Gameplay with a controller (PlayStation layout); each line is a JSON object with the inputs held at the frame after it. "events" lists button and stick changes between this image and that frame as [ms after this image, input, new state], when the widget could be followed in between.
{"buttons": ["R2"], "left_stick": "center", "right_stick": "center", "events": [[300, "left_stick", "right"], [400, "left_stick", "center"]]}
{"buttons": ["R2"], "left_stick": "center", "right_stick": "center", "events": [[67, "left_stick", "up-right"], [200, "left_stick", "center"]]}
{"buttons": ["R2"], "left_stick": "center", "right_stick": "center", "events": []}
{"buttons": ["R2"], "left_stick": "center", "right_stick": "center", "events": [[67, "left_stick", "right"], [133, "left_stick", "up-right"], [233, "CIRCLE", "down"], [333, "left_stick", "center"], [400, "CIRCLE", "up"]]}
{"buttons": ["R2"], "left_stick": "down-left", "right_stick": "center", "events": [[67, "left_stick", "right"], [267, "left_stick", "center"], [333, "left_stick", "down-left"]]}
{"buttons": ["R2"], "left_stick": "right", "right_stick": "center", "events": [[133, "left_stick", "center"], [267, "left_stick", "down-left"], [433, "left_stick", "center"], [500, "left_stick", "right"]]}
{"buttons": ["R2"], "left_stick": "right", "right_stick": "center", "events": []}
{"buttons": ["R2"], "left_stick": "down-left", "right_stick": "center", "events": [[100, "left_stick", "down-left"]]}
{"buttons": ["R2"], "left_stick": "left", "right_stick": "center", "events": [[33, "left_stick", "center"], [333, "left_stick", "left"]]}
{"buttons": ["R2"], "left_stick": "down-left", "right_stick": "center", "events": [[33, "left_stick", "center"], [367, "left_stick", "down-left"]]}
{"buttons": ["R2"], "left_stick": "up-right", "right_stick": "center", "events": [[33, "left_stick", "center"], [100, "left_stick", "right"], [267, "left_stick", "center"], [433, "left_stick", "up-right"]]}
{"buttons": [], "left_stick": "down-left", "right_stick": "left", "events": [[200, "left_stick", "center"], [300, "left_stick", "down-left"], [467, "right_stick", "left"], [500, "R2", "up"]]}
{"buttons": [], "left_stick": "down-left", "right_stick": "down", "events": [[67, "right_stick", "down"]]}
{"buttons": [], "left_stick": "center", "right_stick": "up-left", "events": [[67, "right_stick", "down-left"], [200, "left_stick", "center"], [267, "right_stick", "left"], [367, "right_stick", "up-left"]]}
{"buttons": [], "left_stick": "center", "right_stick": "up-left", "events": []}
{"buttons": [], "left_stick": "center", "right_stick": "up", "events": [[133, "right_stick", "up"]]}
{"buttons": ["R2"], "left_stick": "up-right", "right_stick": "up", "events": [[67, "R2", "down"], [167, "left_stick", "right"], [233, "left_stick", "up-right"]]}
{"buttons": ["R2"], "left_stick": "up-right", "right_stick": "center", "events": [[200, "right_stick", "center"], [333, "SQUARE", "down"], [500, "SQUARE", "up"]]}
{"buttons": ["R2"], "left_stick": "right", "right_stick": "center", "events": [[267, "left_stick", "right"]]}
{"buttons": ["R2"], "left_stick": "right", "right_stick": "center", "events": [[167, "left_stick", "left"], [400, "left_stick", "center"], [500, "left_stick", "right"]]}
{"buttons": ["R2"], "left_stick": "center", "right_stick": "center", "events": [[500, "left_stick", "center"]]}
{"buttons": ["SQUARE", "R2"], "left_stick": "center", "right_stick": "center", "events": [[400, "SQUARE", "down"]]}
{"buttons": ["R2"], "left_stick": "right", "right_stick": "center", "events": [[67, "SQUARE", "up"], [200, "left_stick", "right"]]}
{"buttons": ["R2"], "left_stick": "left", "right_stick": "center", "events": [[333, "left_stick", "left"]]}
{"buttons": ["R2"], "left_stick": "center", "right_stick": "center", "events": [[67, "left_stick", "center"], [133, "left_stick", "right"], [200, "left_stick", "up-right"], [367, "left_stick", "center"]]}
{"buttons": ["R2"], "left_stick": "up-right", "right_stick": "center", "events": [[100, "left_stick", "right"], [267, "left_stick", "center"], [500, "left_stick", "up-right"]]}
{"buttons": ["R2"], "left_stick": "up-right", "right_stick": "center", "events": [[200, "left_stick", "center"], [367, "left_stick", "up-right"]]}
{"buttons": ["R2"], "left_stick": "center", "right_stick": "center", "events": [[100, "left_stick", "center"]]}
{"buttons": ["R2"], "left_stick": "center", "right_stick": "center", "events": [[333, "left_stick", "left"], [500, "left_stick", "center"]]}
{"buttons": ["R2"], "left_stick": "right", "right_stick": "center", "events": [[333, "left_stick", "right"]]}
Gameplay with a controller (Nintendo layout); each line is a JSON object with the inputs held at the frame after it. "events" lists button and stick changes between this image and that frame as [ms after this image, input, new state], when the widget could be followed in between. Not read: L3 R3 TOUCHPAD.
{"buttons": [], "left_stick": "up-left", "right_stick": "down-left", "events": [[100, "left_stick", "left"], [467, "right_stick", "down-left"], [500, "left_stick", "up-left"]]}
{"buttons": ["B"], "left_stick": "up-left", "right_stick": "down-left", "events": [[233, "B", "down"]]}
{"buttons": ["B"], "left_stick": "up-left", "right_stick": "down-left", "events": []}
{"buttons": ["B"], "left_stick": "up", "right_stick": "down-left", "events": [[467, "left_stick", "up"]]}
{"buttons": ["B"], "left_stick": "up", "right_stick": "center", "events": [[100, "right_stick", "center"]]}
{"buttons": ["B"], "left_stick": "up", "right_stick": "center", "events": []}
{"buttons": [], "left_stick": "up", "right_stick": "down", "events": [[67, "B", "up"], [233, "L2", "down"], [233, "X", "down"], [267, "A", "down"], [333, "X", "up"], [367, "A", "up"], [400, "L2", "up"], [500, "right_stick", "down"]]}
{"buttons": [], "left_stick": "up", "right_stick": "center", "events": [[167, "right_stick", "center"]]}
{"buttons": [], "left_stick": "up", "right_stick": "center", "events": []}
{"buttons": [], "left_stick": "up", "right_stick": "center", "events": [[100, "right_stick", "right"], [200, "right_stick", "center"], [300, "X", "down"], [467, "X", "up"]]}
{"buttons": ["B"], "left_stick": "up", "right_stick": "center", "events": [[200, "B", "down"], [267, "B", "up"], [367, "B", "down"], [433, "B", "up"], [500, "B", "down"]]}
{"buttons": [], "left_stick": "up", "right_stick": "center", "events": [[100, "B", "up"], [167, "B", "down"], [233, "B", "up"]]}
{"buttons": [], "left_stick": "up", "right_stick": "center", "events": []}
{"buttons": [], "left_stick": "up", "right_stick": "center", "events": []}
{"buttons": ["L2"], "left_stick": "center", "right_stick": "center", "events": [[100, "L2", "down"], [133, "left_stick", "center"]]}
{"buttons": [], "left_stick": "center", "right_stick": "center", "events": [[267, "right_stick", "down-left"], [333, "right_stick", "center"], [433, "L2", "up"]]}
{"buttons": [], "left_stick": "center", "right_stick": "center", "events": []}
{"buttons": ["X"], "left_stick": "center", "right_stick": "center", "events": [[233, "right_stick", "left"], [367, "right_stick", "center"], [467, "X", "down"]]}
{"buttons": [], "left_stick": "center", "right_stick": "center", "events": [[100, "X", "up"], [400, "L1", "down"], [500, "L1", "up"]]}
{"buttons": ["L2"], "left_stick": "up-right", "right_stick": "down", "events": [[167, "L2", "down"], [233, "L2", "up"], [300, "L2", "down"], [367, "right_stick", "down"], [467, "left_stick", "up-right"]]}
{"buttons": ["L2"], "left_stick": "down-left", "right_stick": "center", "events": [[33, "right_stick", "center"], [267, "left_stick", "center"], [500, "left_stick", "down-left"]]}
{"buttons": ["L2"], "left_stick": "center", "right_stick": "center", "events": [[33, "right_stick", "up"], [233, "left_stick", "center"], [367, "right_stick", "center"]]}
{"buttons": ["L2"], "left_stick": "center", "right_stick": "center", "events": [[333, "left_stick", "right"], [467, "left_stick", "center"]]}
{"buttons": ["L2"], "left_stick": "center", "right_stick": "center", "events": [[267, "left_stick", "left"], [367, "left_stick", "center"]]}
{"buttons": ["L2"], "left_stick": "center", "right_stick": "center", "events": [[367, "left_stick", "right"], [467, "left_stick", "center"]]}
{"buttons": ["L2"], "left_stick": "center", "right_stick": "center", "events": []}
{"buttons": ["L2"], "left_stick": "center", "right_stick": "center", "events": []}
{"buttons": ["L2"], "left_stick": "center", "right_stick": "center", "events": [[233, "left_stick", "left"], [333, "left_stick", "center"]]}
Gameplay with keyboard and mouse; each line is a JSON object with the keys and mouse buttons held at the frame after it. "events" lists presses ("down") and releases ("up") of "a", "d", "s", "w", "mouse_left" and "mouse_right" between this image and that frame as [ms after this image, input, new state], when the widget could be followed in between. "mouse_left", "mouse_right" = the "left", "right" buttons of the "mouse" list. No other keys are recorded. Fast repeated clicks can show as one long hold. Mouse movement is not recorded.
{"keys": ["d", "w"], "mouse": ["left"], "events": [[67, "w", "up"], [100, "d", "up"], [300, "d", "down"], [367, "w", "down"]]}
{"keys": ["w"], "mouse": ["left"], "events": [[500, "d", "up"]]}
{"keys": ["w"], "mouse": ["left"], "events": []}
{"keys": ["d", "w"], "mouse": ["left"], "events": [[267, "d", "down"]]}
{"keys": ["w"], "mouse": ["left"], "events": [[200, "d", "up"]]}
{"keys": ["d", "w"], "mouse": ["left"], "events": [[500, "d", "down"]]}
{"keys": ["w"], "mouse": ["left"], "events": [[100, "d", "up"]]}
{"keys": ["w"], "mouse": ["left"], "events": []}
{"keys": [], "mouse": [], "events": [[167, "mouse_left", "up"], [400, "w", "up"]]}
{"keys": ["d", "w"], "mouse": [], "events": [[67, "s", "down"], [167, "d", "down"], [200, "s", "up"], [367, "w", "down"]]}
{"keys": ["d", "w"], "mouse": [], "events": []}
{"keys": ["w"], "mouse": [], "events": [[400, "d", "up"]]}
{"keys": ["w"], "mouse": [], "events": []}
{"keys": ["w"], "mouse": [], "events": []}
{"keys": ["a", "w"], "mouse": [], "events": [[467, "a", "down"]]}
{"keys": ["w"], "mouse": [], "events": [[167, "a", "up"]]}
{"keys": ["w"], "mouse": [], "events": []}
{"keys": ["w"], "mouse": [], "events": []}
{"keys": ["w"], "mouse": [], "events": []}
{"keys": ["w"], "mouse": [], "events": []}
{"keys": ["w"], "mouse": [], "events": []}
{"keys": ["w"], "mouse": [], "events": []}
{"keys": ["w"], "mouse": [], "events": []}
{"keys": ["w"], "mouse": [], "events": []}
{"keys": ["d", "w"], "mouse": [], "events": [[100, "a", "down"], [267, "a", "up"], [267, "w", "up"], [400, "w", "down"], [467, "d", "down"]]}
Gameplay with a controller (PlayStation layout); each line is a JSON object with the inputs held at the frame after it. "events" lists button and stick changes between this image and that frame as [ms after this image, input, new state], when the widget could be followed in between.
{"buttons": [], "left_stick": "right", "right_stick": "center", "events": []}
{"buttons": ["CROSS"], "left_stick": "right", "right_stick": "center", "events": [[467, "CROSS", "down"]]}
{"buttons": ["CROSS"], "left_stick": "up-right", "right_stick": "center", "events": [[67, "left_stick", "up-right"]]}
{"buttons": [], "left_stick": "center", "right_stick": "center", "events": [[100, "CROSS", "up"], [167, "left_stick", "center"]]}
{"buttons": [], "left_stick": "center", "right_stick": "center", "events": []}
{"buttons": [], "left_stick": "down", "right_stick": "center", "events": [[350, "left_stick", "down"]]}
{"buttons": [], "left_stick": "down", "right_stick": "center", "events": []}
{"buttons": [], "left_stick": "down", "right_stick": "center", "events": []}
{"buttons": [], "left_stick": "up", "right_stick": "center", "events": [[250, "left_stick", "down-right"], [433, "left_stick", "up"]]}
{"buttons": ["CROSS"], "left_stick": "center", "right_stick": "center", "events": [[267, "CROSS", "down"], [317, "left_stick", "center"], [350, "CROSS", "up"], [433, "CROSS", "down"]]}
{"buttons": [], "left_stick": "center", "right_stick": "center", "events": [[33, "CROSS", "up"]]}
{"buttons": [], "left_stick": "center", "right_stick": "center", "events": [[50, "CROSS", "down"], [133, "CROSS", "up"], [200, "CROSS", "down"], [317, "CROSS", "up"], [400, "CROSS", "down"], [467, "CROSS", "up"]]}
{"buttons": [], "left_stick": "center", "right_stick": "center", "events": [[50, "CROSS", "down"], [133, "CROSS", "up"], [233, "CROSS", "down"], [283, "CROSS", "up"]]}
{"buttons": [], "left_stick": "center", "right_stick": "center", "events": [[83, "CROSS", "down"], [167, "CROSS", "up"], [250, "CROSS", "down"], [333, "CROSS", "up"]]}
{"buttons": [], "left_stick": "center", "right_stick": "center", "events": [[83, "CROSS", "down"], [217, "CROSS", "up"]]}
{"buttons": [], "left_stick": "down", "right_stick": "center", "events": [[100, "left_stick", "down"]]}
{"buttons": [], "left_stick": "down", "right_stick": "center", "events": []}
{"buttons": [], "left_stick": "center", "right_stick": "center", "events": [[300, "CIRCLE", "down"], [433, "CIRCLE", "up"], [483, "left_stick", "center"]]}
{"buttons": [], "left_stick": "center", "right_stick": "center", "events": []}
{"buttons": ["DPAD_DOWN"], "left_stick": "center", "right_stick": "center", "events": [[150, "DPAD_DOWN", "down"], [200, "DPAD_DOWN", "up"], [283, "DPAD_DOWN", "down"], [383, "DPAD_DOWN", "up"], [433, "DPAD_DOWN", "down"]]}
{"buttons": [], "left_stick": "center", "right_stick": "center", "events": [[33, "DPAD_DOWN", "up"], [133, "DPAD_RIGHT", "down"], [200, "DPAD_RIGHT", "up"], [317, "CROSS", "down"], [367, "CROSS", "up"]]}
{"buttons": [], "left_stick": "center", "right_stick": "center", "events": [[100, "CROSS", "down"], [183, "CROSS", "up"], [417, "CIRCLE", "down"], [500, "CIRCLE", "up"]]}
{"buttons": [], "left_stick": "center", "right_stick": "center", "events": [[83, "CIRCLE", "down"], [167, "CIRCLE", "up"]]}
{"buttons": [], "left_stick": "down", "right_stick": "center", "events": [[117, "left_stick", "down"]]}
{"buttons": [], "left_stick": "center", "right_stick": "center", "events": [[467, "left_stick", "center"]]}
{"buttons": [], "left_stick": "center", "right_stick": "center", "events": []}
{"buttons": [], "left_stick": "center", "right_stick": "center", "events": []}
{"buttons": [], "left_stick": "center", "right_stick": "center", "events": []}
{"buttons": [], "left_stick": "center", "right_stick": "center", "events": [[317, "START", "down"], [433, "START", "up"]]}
= = =
■ **Task brief**
Within the data above, filter for lines containing the word "SQUARE" and copy each one.

■ **Answer below**
{"buttons": ["R2"], "left_stick": "up-right", "right_stick": "center", "events": [[200, "right_stick", "center"], [333, "SQUARE", "down"], [500, "SQUARE", "up"]]}
{"buttons": ["SQUARE", "R2"], "left_stick": "center", "right_stick": "center", "events": [[400, "SQUARE", "down"]]}
{"buttons": ["R2"], "left_stick": "right", "right_stick": "center", "events": [[67, "SQUARE", "up"], [200, "left_stick", "right"]]}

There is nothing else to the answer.